Arthur Nauzyciel met en scène Splendid’s, une pièce de Jean Genet publiée après sa mort en 1993. Une œuvre toujours aussi sulfureuse, une pièce d’actualité qui traite de l’homosexualité sans fard.

C’est par la projection d’Un chant d’amour que le spectacle commence. Une œuvre en noir et blanc filmée au plus près des corps et des visages, où le grain de la peau des hommes se confond avec celui de la pellicule. Deux prisonniers dans leur cellule tournent en rond. À travers la paroi qui les sépare, on assiste à un étrange ballet des corps où le désir, la pulsion sexuelle suintent par tous les pores de la peau. Ils se hèlent, se séduisent, s’ignorent, se caressent, s’enlacent. Une danse de l’amour funèbre et virtuelle nimbée de flash-back, à moins que tout soit rêvé, où les deux hommes courent et s’aiment éperdument dans une forêt trouée d’éclaircies solaires. Derrière la porte de leur cellule, le maton, que la vision des corps des deux hommes excite, observe derrière le judas. C’est sous la menace d’une arme qu’il obligera l’un d’eux à lui faire une fellation. Ce film, tourné en 1950 sous le manteau mais avec le soutien d’Henri Langlois, le patron de la Cinémathèque, fut évidemment censuré et dut patienter vingt-cinq ans avant d’être autorisé à sortir sur les écrans. L’homosexualité, l’affirmation d’une sexualité autre dans une France qui, jusque il y a peu, considérait qu’elle était le fruit d’une déviance, une maladie que quelques camisoles chimiques suffiraient à « guérir », Jean Genet en fait la colonne vertébrale de son œuvre. Il filme sans détour une histoire d’amour, défiant par avance les cris d’orfraie poussés par les chœurs des faux-culs dont les prétendants sont légion.

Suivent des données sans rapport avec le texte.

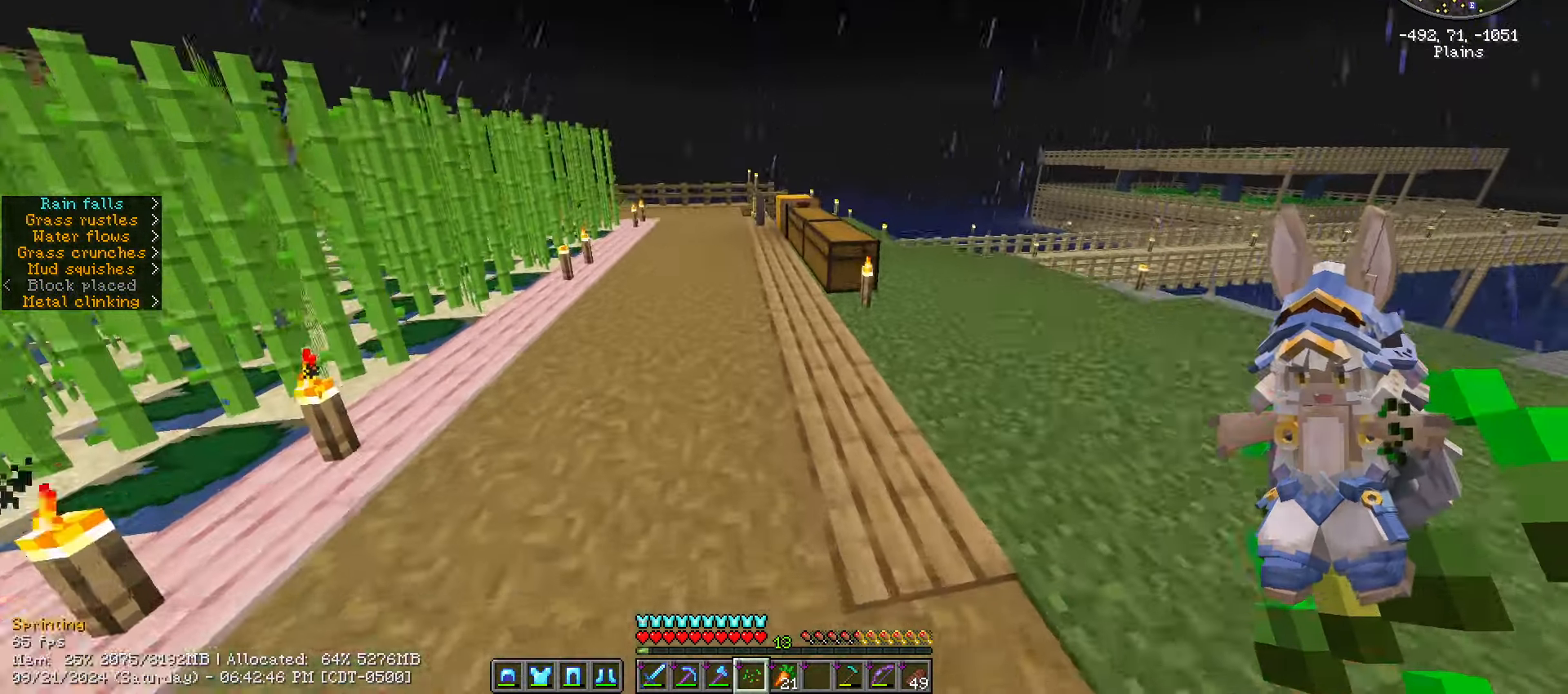
{"keys": ["a", "ctrl_l", "space", "w"], "mouse": ["left"], "events": [[317, "a", "down"], [417, "mouse_left", "down"]]}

Une atmosphère sombre où les hommes se confessent, sentant leur dernière heure venir

Et tandis que le film s’achève, le rideau se lève sur un décor magnifique, deux couloirs luxueux où les portes des chambres vont s’ouvrir et se fermer sur les protagonistes. Ils sont sept gangsters. Sept hommes barricadés dans un palace après avoir kidnappé et tué par accident la fille d’un millionnaire dont ils voulaient obtenir une rançon. Calfeutrés dans l’un des étages de l’hôtel, s’entame alors ce terrible compte à rebours qui les sépare d’une mort certaine ; temps durant lequel ils vont essayer de gagner quelques minutes en tentant de faire croire que la jeune femme est toujours en vie…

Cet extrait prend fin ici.